Vision: A unified architectural framework for audio licensing that bifurcates into two distinct products (SKUs) to address the diverging needs of human-to-human media licensing and human-to-machine AI training.

Status: Alpha / Proof of Concept (POC)

  1. Problem Statement

Current audio licensing is fragmented and fails to address two distinct market needs:

  1. Granular Media Licensing: Creators need to sell specific usage rights (TV, Social, Ads) with price discrimination.

  2. Mass AI Training: Developers need access to massive aggregate datasets without negotiating individual licenses, while creators deserve a fair share of the value.

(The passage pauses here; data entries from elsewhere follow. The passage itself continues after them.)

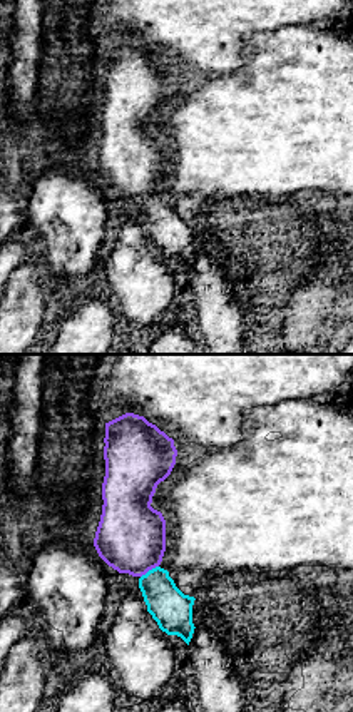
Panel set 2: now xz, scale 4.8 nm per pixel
(149, 569) | 110 nm

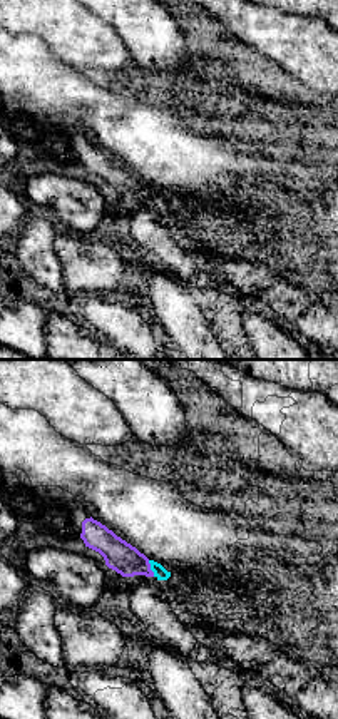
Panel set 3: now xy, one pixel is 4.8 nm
(149, 569) | 90 nm

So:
same cell

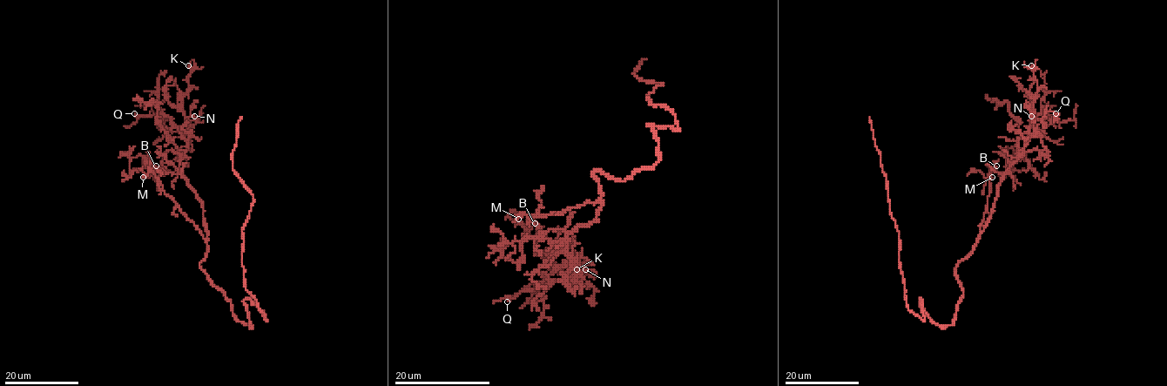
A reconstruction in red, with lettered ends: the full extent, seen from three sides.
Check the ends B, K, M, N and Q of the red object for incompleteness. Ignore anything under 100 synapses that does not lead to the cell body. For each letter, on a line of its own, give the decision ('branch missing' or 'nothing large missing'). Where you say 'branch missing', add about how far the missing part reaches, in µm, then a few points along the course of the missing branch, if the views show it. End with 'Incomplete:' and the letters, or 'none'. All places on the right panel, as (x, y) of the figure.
B: nothing large missing
K: nothing large missing
M: nothing large missing
N: nothing large missing
Q: nothing large missing
Incomplete: none

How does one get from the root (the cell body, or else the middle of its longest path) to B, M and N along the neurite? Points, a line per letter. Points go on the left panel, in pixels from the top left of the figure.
B: (239, 321), (231, 301), (199, 265), (207, 251), (202, 233), (165, 192), (151, 172), (156, 165)
M: (239, 321), (231, 301), (199, 265), (207, 251), (202, 233), (165, 192), (151, 172), (143, 177)
N: (239, 321), (231, 301), (199, 265), (207, 251), (203, 203), (179, 172), (189, 138), (188, 118), (194, 116)

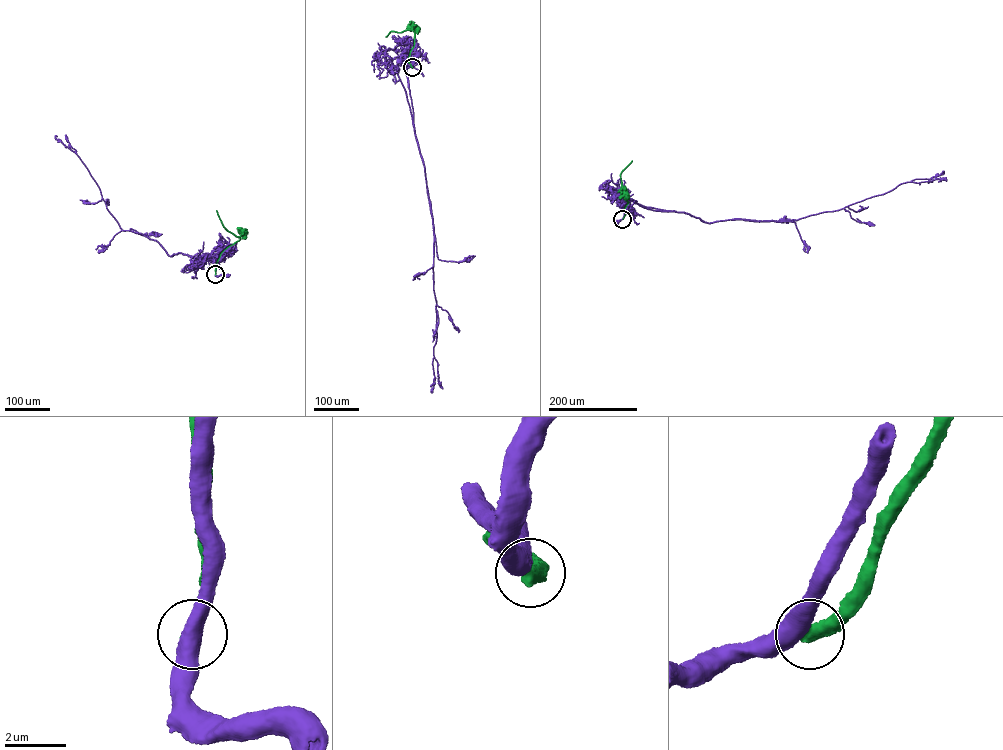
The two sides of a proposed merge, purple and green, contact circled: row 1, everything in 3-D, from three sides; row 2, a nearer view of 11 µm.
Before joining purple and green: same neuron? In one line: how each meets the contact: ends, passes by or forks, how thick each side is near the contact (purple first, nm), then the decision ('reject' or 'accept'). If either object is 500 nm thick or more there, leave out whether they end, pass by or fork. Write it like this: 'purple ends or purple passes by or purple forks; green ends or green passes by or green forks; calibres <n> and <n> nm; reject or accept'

  3. The Two-SKU Architecture

The system is divided into two distinct licensing engines:

3.1 SKU 1: Dataset Licensing (The "Weighted" Model) Target: Media Producers, Game Developers, Ad Agencies

A user-specific, high-value license for a specific asset. Prices are determined by the "Five Knobs + Quality" framework.

The Four-Domain Engine: Categorizes every license request into one of four distinct domains:

  • A: Promotion: Use of the voice to sell, promote, or advertise. (e.g., Ads, Influencer content).
  • B: Entertainment: Use of the voice in narrative or artistic content. (e.g., Games, Film, TV).
  • C: Information & Utility: Functional or educational use. (e.g., GPS, Screen Readers).
  • D: Synthetic & Transformative: Use as data to train models or create deep fakes/clones.

The Pricing Calculator (Base * Domain * Modifiers): Calculates price based on 6 key variables (Knobs) defined in the codebase:

  1. Quality: Q0 (Raw) to Q3 (Premium/Mastered).
  2. Duration: Temporal validity (30 Days to Perpetual).
  3. Reach: Geographic/Audience definition (Internal to Unlimited Digital).
  4. Volume: Intensity of use (Single Project to Unlimited Reuse).
  5. Exclusivity: Competitive restrictions (Non-Exclusive to Fully Exclusive).
  6. Identity: Trust/Verification level (Tier 1 OAuth to Tier 3 KYC).

3.2 SKU 2: ML Training Licensing (The "Egalitarian" Model) Target: Foundation Model Builders, AI Companies

A broad, aggregate license for using part of the platform's library for machine learning training.

  • Model: Flat/Egalitarian revenue share.
  • Split: 70% to Human Creators / 30% to Platform.
  • Logic: Revenue is distributed pro-rata based on the volume of data contributed to the training set, not the specific commercial value of an individual voice.
  1. Functional Requirements

4.1 Revenue & Transparency

  • Dataset SKU: Transactional revenue. Creator sets base price (or algorithms suggest it); Platform takes a fee.
  • ML Training SKU: Aggregate revenue. 70/30 split.
  • PDR (Personal Data Receipts): Machine-readable logs for creators detailing exactly which SKU was purchased and usage terms.
  1. Technical Requirements

5.1 Architecture

  • Umbrella API: Unified FastAPI entry point (main_api.py) routing to sub-services.
  • Service A (datasetsLicensing): Handles SKU 1 logic, pricing math, and config.
  • Service B (MLTrainingLicensing): Handles SKU 2 logic, cohort analysis, and viability checks.

5.2 Data Architecture

  • Metadata: Implementation of MLCommons Croissant for embedding legal/provenance data.
  • Storage: Distinction between specific asset delivery (Dataset SKU) and bulk corpus access (Training SKU).
  1. Legal & Compliance Framework

6.1 Minimum Contract Modules

  • Grant of Rights: Specific to the SKU (Individual License vs Data Consent).
  • ELVIS Act: Consent clauses for Voice Identity use (Critical for Synthetic Domain).
  • Liability: Caps limited to 12-month fees.
  1. Roadmap & Success Metrics
  • Alpha Goal: Deploy both SKUs via the Unified API.
  • Metric: 100% PDR delivery rate.
  • Latency: Pricing calculation < 200ms.